* [What this task involves]: The job is to find each line of the records below that includes the word "left" and copy it.

* [Records for the task]:
---

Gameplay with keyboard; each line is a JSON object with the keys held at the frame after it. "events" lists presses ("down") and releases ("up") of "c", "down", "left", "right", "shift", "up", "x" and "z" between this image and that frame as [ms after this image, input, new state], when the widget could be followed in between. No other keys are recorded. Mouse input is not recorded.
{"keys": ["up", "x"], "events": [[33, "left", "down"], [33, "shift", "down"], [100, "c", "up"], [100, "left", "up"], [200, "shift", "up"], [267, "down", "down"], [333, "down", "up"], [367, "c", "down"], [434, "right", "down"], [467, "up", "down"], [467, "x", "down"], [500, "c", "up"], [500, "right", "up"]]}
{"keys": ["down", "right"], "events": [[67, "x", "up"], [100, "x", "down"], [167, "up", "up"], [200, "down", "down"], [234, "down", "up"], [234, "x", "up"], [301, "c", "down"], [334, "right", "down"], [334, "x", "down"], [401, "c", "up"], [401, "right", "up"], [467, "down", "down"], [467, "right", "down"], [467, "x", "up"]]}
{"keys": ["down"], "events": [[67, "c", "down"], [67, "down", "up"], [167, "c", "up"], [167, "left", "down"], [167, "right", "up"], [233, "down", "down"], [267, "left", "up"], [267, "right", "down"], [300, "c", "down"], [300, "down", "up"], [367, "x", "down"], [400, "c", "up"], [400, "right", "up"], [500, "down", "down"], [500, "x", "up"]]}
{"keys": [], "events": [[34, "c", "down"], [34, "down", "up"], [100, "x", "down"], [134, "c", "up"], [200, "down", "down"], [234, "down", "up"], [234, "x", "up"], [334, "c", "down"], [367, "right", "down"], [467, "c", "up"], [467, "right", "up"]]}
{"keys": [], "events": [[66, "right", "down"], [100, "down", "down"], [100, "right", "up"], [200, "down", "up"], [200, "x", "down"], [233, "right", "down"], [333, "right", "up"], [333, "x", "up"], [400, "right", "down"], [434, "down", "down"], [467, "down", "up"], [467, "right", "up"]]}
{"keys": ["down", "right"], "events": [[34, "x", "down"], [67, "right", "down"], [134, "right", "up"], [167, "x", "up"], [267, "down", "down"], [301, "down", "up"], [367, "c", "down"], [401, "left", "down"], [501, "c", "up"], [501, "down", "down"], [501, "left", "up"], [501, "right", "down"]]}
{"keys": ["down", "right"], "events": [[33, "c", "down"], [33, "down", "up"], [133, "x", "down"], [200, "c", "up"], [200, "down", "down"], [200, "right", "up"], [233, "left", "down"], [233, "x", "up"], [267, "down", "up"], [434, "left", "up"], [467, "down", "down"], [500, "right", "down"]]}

---

* [Your response]:
Gameplay with keyboard; each line is a JSON object with the keys held at the frame after it. "events" lists presses ("down") and releases ("up") of "c", "down", "left", "right", "shift", "up", "x" and "z" between this image and that frame as [ms after this image, input, new state], when the widget could be followed in between. No other keys are recorded. Mouse input is not recorded.
{"keys": ["up", "x"], "events": [[33, "left", "down"], [33, "shift", "down"], [100, "c", "up"], [100, "left", "up"], [200, "shift", "up"], [267, "down", "down"], [333, "down", "up"], [367, "c", "down"], [434, "right", "down"], [467, "up", "down"], [467, "x", "down"], [500, "c", "up"], [500, "right", "up"]]}
{"keys": ["down"], "events": [[67, "c", "down"], [67, "down", "up"], [167, "c", "up"], [167, "left", "down"], [167, "right", "up"], [233, "down", "down"], [267, "left", "up"], [267, "right", "down"], [300, "c", "down"], [300, "down", "up"], [367, "x", "down"], [400, "c", "up"], [400, "right", "up"], [500, "down", "down"], [500, "x", "up"]]}
{"keys": ["down", "right"], "events": [[34, "x", "down"], [67, "right", "down"], [134, "right", "up"], [167, "x", "up"], [267, "down", "down"], [301, "down", "up"], [367, "c", "down"], [401, "left", "down"], [501, "c", "up"], [501, "down", "down"], [501, "left", "up"], [501, "right", "down"]]}
{"keys": ["down", "right"], "events": [[33, "c", "down"], [33, "down", "up"], [133, "x", "down"], [200, "c", "up"], [200, "down", "down"], [200, "right", "up"], [233, "left", "down"], [233, "x", "up"], [267, "down", "up"], [434, "left", "up"], [467, "down", "down"], [500, "right", "down"]]}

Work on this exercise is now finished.